Question

Snp Format For Gff3: 'Name=' Vs 'Id='

0

Entering edit mode

11.5 years ago

Pavel Senin ★ 1.9k

Hi folks: I am trying to get SNPs displayed in IGV track by loading them from GFF file, when I use 'Name=...' for naming of SNP, it is not displayed, with 'ID=...' it's visible, so my question is what is the proper SNP annotation format for GFF3?

(For example GMOD manual says: Name - Display name for the feature. This is the name to be displayed to the user. Unlike IDs, there is no requirement that the Name be unique within the file... So I assume that 'Name=...' must be OK for IGV too?)

snp gff3 • 3.1k views

ADD COMMENT • link updated 11.5 years ago by cain.cshl ▴ 70 • written 11.5 years ago by Pavel Senin ★ 1.9k

score 1 · Answer 1 · 2012-11-23

1

Entering edit mode

11.5 years ago

cain.cshl ▴ 70

Well, it's flexible to the extent that it's not XML, but the standard is pretty clear in this regard. While you may need ID and Name to make IGV happy, you should only need Name, since ID is not intended to convey any meaning outside of the GFF file. You should complain to the authors of IGV that this is a bug in their GFF handling.

ADD COMMENT • link 11.5 years ago by cain.cshl ▴ 70

0

Entering edit mode

I would disagree about ID field role, since it is unique - it provides a lot of convenience for "grepping" only the thing one needs. It might be the case for IGV too - they may index features by ID.

ADD REPLY • link 11.5 years ago by Pavel Senin ★ 1.9k

0

Entering edit mode

But it is only guaranteed unique within a given GFF file; if you want to "overload" the ID for your GFF files, that's fine, but understand that is not what the spec says it is for, so general use software that is written to work with GFF shouldn't be using it in that way. Of course, software would probably want to "keep track" of IDs (since they indicate parent child relationships), but they shouldn't be using them for the name of the feature (there's already a tag for that), an alias (there's a tag for that too) or for that matter, for a database accession (tag for that).

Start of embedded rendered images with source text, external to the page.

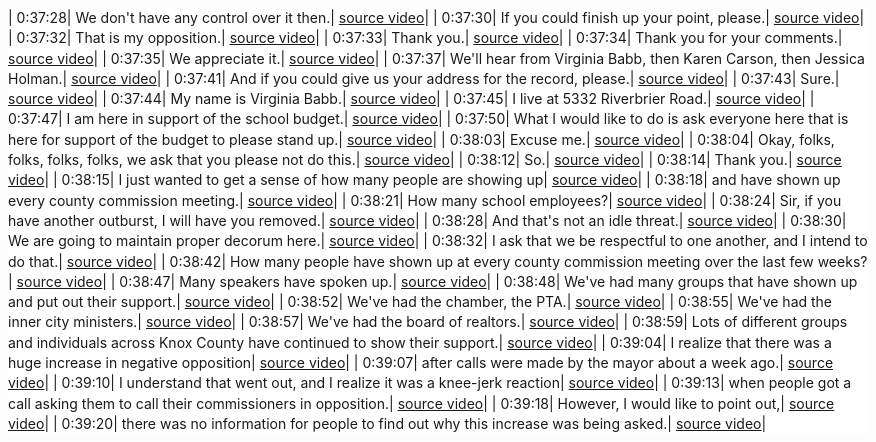 | 0:37:28| We don't have any control over it then.| [source video](https://archive.org/details/cocomr267120604?start=2248)|
| 0:37:30| If you could finish up your point, please.| [source video](https://archive.org/details/cocomr267120604?start=2250)|
| 0:37:32| That is my opposition.| [source video](https://archive.org/details/cocomr267120604?start=2252)|
| 0:37:33| Thank you.| [source video](https://archive.org/details/cocomr267120604?start=2253)|
| 0:37:34| Thank you for your comments.| [source video](https://archive.org/details/cocomr267120604?start=2254)|
| 0:37:35| We appreciate it.| [source video](https://archive.org/details/cocomr267120604?start=2255)|
| 0:37:37| We'll hear from Virginia Babb, then Karen Carson, then Jessica Holman.| [source video](https://archive.org/details/cocomr267120604?start=2257)|
| 0:37:41| And if you could give us your address for the record, please.| [source video](https://archive.org/details/cocomr267120604?start=2261)|
| 0:37:43| Sure.| [source video](https://archive.org/details/cocomr267120604?start=2263)|
| 0:37:44| My name is Virginia Babb.| [source video](https://archive.org/details/cocomr267120604?start=2264)|
| 0:37:45| I live at 5332 Riverbrier Road.| [source video](https://archive.org/details/cocomr267120604?start=2265)|
| 0:37:47| I am here in support of the school budget.| [source video](https://archive.org/details/cocomr267120604?start=2267)|
| 0:37:50| What I would like to do is ask everyone here that is here for support of the budget to please stand up.| [source video](https://archive.org/details/cocomr267120604?start=2270)|
| 0:38:03| Excuse me.| [source video](https://archive.org/details/cocomr267120604?start=2283)|
| 0:38:04| Okay, folks, folks, folks, folks, we ask that you please not do this.| [source video](https://archive.org/details/cocomr267120604?start=2284)|
| 0:38:12| So.| [source video](https://archive.org/details/cocomr267120604?start=2292)|
| 0:38:14| Thank you.| [source video](https://archive.org/details/cocomr267120604?start=2294)|
| 0:38:15| I just wanted to get a sense of how many people are showing up| [source video](https://archive.org/details/cocomr267120604?start=2295)|
| 0:38:18| and have shown up every county commission meeting.| [source video](https://archive.org/details/cocomr267120604?start=2298)|
| 0:38:21| How many school employees?| [source video](https://archive.org/details/cocomr267120604?start=2301)|
| 0:38:24| Sir, if you have another outburst, I will have you removed.| [source video](https://archive.org/details/cocomr267120604?start=2304)|
| 0:38:28| And that's not an idle threat.| [source video](https://archive.org/details/cocomr267120604?start=2308)|
| 0:38:30| We are going to maintain proper decorum here.| [source video](https://archive.org/details/cocomr267120604?start=2310)|
| 0:38:32| I ask that we be respectful to one another, and I intend to do that.| [source video](https://archive.org/details/cocomr267120604?start=2312)|
| 0:38:42| How many people have shown up at every county commission meeting over the last few weeks?| [source video](https://archive.org/details/cocomr267120604?start=2322)|
| 0:38:47| Many speakers have spoken up.| [source video](https://archive.org/details/cocomr267120604?start=2327)|
| 0:38:48| We've had many groups that have shown up and put out their support.| [source video](https://archive.org/details/cocomr267120604?start=2328)|
| 0:38:52| We've had the chamber, the PTA.| [source video](https://archive.org/details/cocomr267120604?start=2332)|
| 0:38:55| We've had the inner city ministers.| [source video](https://archive.org/details/cocomr267120604?start=2335)|
| 0:38:57| We've had the board of realtors.| [source video](https://archive.org/details/cocomr267120604?start=2337)|
| 0:38:59| Lots of different groups and individuals across Knox County have continued to show their support.| [source video](https://archive.org/details/cocomr267120604?start=2339)|
| 0:39:04| I realize that there was a huge increase in negative opposition| [source video](https://archive.org/details/cocomr267120604?start=2344)|
| 0:39:07| after calls were made by the mayor about a week ago.| [source video](https://archive.org/details/cocomr267120604?start=2347)|
| 0:39:10| I understand that went out, and I realize it was a knee-jerk reaction| [source video](https://archive.org/details/cocomr267120604?start=2350)|
| 0:39:13| when people got a call asking them to call their commissioners in opposition.| [source video](https://archive.org/details/cocomr267120604?start=2353)|
| 0:39:18| However, I would like to point out,| [source video](https://archive.org/details/cocomr267120604?start=2358)|
| 0:39:20| there was no information for people to find out why this increase was being asked.| [source video](https://archive.org/details/cocomr267120604?start=2360)|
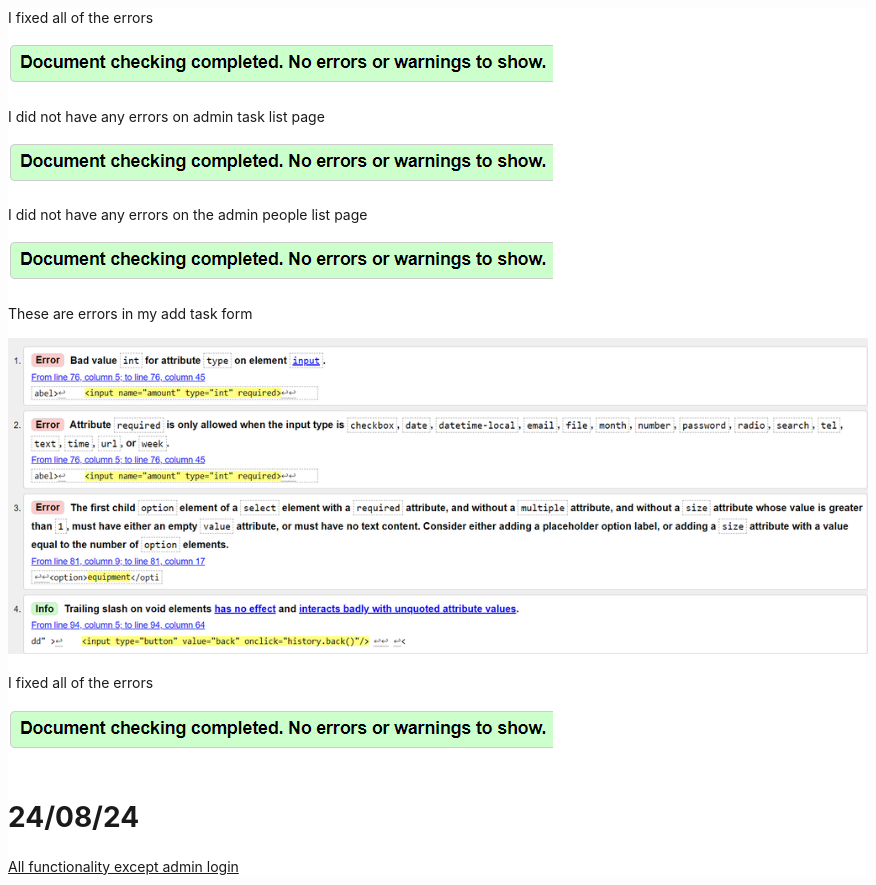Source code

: I fixed all of the errors

![index admin code validation after](images/code-validation-after.png)

I did not have any errors on admin task list page

![admin task list code validation after](images/code-validation-after.png)

I did not have any errors on the admin people list page

![admin people list code validation after](images/code-validation-after.png)


These are errors in my add task form

![add task form code validation before](images/code-validation-add-task-form.png)

I fixed all of the errors

![add task form code validation after](images/code-validation-after.png)


# 24/08/24

[All functionality except admin login](https://mywaimeaschool-my.sharepoint.com/:v:/g/personal/snoble_waimea_school_nz/Eeq7PEgCbKRHrhkx6UIQlysBQhx56xow2gMhS6EPEPxRlA?nav=eyJyZWZlcnJhbEluZm8iOnsicmVmZXJyYWxBcHAiOiJTdHJlYW1XZWJBcHAiLCJyZWZlcnJhbFZpZXciOiJTaGFyZURpYWxvZy1MaW5rIiwicmVmZXJyYWxBcHBQbGF0Zm9ybSI6IldlYiIsInJlZmVycmFsTW9kZSI6InZpZXcifX0%3D&e=SRi07W)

ADD REPLY • link 11.5 years ago by cain.cshl ▴ 70

0

Entering edit mode

i'm not sure about "overload" meaning, nevertheless, it's sufficient for single GFF to have unique IDs to make life a lot easier - it is possible to do a search or to encode some sort of references uniquely. The unique property which is guaranteed by GFF implementation is the same as unique key within the relational database table, this is how I see it. One could also leverage by extending this single-file uniqueness even further - by requiring unique IDs in the lab etc. So, there is a rationale to rely on IDs within the viewer (IGV in this case). What I'd like to see, is that Name tag would make IGV to show SNPs too...

ADD REPLY • link 11.5 years ago by Pavel Senin ★ 1.9k

score 0 · Answer 2 · 2012-11-23

0

Entering edit mode

11.5 years ago

Neilfws 49k

I don't think there is a "proper" format. GFF3 is quite flexible; whilst it defines keys such as "Name" and "Id", their presence and values are entirely at the discretion of whoever creates the GFF3 file. Similarly, different softwares will parse and display GFF3 in different ways, according to their internal rules.

So if "Id=" is what works for you, then go with that.

ADD COMMENT • link 11.5 years ago by Neilfws 49k

0

Entering edit mode

it is well understood for me - whatever works; however, to make my file "portable" - so others can use it, it would be nice to know

ADD REPLY • link 11.5 years ago by Pavel Senin ★ 1.9k

1

Entering edit mode

Well as I said, different software interprets GFF3 differently so it cannot be portable in the sense of displaying the same for everyone. I would include both Id and Name in the attributes.